[Records from a data collection]
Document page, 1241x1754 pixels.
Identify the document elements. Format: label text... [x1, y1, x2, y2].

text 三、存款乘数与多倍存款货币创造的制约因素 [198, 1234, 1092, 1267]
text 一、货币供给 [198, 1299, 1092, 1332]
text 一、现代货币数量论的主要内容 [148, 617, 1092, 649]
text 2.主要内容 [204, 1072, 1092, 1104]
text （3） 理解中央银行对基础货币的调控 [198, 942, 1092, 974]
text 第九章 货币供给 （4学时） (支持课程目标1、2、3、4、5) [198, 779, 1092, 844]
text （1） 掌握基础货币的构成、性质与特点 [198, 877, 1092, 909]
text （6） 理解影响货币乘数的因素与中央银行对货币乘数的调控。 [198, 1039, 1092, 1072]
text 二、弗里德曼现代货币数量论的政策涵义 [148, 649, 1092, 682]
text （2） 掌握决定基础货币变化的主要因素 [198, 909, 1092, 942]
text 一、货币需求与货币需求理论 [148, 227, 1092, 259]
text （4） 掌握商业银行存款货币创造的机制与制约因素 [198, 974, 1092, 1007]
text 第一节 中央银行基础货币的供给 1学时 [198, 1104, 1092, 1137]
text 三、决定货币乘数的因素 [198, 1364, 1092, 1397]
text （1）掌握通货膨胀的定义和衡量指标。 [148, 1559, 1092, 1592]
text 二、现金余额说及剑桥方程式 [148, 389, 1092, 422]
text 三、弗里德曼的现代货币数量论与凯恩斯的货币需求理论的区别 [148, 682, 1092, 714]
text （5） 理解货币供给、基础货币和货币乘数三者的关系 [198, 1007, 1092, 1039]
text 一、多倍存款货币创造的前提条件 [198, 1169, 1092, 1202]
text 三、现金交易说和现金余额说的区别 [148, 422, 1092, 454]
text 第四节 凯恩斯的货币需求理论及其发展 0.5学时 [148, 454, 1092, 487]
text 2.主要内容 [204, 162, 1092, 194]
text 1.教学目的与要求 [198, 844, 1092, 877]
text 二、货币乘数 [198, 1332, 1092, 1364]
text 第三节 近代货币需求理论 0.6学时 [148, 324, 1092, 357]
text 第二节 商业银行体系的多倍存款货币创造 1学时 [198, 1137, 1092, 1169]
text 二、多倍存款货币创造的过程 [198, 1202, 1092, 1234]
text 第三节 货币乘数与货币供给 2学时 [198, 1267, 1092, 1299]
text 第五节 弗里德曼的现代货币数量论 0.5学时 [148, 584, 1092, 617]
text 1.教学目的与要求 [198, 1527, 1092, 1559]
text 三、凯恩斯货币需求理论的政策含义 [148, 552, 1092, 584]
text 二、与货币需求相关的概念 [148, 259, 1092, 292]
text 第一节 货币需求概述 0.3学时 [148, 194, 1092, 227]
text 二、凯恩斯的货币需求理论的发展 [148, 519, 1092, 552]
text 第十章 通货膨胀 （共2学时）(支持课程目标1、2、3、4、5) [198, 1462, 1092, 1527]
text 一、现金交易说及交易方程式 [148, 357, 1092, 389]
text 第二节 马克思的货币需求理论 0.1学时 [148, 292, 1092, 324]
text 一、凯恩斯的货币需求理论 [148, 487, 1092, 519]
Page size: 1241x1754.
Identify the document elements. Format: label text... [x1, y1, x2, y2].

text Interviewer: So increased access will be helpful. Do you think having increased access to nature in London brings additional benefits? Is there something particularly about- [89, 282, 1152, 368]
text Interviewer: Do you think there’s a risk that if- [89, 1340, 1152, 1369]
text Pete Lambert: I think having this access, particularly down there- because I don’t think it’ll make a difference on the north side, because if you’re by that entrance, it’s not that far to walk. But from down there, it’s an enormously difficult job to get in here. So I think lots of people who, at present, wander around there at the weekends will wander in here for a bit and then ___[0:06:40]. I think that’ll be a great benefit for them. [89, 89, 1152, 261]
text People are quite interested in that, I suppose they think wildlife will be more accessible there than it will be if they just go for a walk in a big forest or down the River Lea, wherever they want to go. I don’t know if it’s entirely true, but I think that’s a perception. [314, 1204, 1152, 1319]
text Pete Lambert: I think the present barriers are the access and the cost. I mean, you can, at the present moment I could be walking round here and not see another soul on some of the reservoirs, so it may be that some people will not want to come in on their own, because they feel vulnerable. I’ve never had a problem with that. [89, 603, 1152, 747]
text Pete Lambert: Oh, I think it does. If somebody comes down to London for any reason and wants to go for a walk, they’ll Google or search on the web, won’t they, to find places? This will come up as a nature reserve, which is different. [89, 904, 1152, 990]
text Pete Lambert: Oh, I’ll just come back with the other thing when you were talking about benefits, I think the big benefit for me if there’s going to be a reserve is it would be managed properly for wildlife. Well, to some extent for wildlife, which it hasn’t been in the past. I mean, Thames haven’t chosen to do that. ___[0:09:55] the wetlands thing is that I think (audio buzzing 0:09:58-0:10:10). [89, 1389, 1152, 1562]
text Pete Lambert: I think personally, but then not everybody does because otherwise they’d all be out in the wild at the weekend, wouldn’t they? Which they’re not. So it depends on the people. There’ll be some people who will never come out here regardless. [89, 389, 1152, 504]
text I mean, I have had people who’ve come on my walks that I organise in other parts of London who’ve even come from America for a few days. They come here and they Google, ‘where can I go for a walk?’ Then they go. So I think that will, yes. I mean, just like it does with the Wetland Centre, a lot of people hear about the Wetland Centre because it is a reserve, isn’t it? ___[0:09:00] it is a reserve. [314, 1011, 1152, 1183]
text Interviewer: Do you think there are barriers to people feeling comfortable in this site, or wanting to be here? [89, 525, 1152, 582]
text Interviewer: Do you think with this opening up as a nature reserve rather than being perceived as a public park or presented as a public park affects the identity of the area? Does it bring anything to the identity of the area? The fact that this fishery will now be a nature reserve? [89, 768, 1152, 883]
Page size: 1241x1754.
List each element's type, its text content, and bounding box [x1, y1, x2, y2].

* _Instructions to follow_:
Please retype the data, matching it exactly.

* _Response area_:
Document page, 1241x1754 pixels.
Identify the document elements. Format: label text... [x1, y1, x2, y2].

text 三、存款乘数与多倍存款货币创造的制约因素 [198, 1234, 1092, 1267]
text 一、货币供给 [198, 1299, 1092, 1332]
text 一、现代货币数量论的主要内容 [148, 617, 1092, 649]
text 2.主要内容 [204, 1072, 1092, 1104]
text （3） 理解中央银行对基础货币的调控 [198, 942, 1092, 974]
text 第九章 货币供给 （4学时） (支持课程目标1、2、3、4、5) [198, 779, 1092, 844]
text （1） 掌握基础货币的构成、性质与特点 [198, 877, 1092, 909]
text （6） 理解影响货币乘数的因素与中央银行对货币乘数的调控。 [198, 1039, 1092, 1072]
text 二、弗里德曼现代货币数量论的政策涵义 [148, 649, 1092, 682]
text （2） 掌握决定基础货币变化的主要因素 [198, 909, 1092, 942]
text 一、货币需求与货币需求理论 [148, 227, 1092, 259]
text （4） 掌握商业银行存款货币创造的机制与制约因素 [198, 974, 1092, 1007]
text 第一节 中央银行基础货币的供给 1学时 [198, 1104, 1092, 1137]
text 三、决定货币乘数的因素 [198, 1364, 1092, 1397]
text （1）掌握通货膨胀的定义和衡量指标。 [148, 1559, 1092, 1592]
text 二、现金余额说及剑桥方程式 [148, 389, 1092, 422]
text 三、弗里德曼的现代货币数量论与凯恩斯的货币需求理论的区别 [148, 682, 1092, 714]
text （5） 理解货币供给、基础货币和货币乘数三者的关系 [198, 1007, 1092, 1039]
text 一、多倍存款货币创造的前提条件 [198, 1169, 1092, 1202]
text 三、现金交易说和现金余额说的区别 [148, 422, 1092, 454]
text 第四节 凯恩斯的货币需求理论及其发展 0.5学时 [148, 454, 1092, 487]
text 2.主要内容 [204, 162, 1092, 194]
text 1.教学目的与要求 [198, 844, 1092, 877]
text 二、货币乘数 [198, 1332, 1092, 1364]
text 第三节 近代货币需求理论 0.6学时 [148, 324, 1092, 357]
text 第二节 商业银行体系的多倍存款货币创造 1学时 [198, 1137, 1092, 1169]
text 二、多倍存款货币创造的过程 [198, 1202, 1092, 1234]
text 第三节 货币乘数与货币供给 2学时 [198, 1267, 1092, 1299]
text 第五节 弗里德曼的现代货币数量论 0.5学时 [148, 584, 1092, 617]
text 1.教学目的与要求 [198, 1527, 1092, 1559]
text 三、凯恩斯货币需求理论的政策含义 [148, 552, 1092, 584]
text 二、与货币需求相关的概念 [148, 259, 1092, 292]
text 第一节 货币需求概述 0.3学时 [148, 194, 1092, 227]
text 二、凯恩斯的货币需求理论的发展 [148, 519, 1092, 552]
text 第十章 通货膨胀 （共2学时）(支持课程目标1、2、3、4、5) [198, 1462, 1092, 1527]
text 一、现金交易说及交易方程式 [148, 357, 1092, 389]
text 第二节 马克思的货币需求理论 0.1学时 [148, 292, 1092, 324]
text 一、凯恩斯的货币需求理论 [148, 487, 1092, 519]
Page size: 1241x1754.
Identify the document elements. Format: label text... [x1, y1, x2, y2].

text Interviewer: So increased access will be helpful. Do you think having increased access to nature in London brings additional benefits? Is there something particularly about- [89, 282, 1152, 368]
text Interviewer: Do you think there’s a risk that if- [89, 1340, 1152, 1369]
text Pete Lambert: I think having this access, particularly down there- because I don’t think it’ll make a difference on the north side, because if you’re by that entrance, it’s not that far to walk. But from down there, it’s an enormously difficult job to get in here. So I think lots of people who, at present, wander around there at the weekends will wander in here for a bit and then ___[0:06:40]. I think that’ll be a great benefit for them. [89, 89, 1152, 261]
text People are quite interested in that, I suppose they think wildlife will be more accessible there than it will be if they just go for a walk in a big forest or down the River Lea, wherever they want to go. I don’t know if it’s entirely true, but I think that’s a perception. [314, 1204, 1152, 1319]
text Pete Lambert: I think the present barriers are the access and the cost. I mean, you can, at the present moment I could be walking round here and not see another soul on some of the reservoirs, so it may be that some people will not want to come in on their own, because they feel vulnerable. I’ve never had a problem with that. [89, 603, 1152, 747]
text Pete Lambert: Oh, I think it does. If somebody comes down to London for any reason and wants to go for a walk, they’ll Google or search on the web, won’t they, to find places? This will come up as a nature reserve, which is different. [89, 904, 1152, 990]
text Pete Lambert: Oh, I’ll just come back with the other thing when you were talking about benefits, I think the big benefit for me if there’s going to be a reserve is it would be managed properly for wildlife. Well, to some extent for wildlife, which it hasn’t been in the past. I mean, Thames haven’t chosen to do that. ___[0:09:55] the wetlands thing is that I think (audio buzzing 0:09:58-0:10:10). [89, 1389, 1152, 1562]
text Pete Lambert: I think personally, but then not everybody does because otherwise they’d all be out in the wild at the weekend, wouldn’t they? Which they’re not. So it depends on the people. There’ll be some people who will never come out here regardless. [89, 389, 1152, 504]
text I mean, I have had people who’ve come on my walks that I organise in other parts of London who’ve even come from America for a few days. They come here and they Google, ‘where can I go for a walk?’ Then they go. So I think that will, yes. I mean, just like it does with the Wetland Centre, a lot of people hear about the Wetland Centre because it is a reserve, isn’t it? ___[0:09:00] it is a reserve. [314, 1011, 1152, 1183]
text Interviewer: Do you think there are barriers to people feeling comfortable in this site, or wanting to be here? [89, 525, 1152, 582]
text Interviewer: Do you think with this opening up as a nature reserve rather than being perceived as a public park or presented as a public park affects the identity of the area? Does it bring anything to the identity of the area? The fact that this fishery will now be a nature reserve? [89, 768, 1152, 883]
Page size: 1241x1754.
List each element's type, its text content, and bounding box [x1, y1, x2, y2].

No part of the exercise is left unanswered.